══ ENTRIES SHOWN
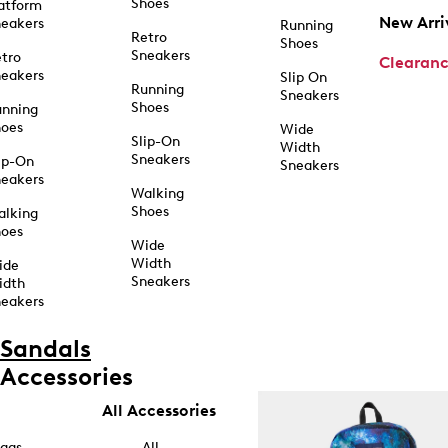
Shoes
atform
New Arri
eakers
Running
Retro
Shoes
Sneakers
tro
Clearan
eakers
Slip On
Running
Sneakers
Shoes
unning
hoes
Wide
Slip-On
Width
Sneakers
ip-On
Sneakers
eakers
Walking
Shoes
alking
hoes
Wide
Width
ide
Sneakers
idth
eakers
Sandals
Accessories
All Accessories
ags
All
════
> [THE PROBLEM] Can you lay out the text read from each item above as a numbered list, one line per entry, with blank lines dropped and the pictures left out?

> [SOLUTION FOR THIS PROBLEM]
1. Shoes
2. atform
3. New Arri
4. eakers
5. Running
6. Retro
7. Shoes
8. Sneakers
9. tro
10. Clearan
11. eakers
12. Slip On
13. Running
14. Sneakers
15. Shoes
16. unning
17. hoes
18. Wide
19. Slip-On
20. Width
21. Sneakers
22. ip-On
23. Sneakers
24. eakers
25. Walking
26. Shoes
27. alking
28. hoes
29. Wide
30. Width
31. ide
32. Sneakers
33. idth
34. eakers
35. Sandals
36. Accessories
37. All Accessories
38. ags
39. All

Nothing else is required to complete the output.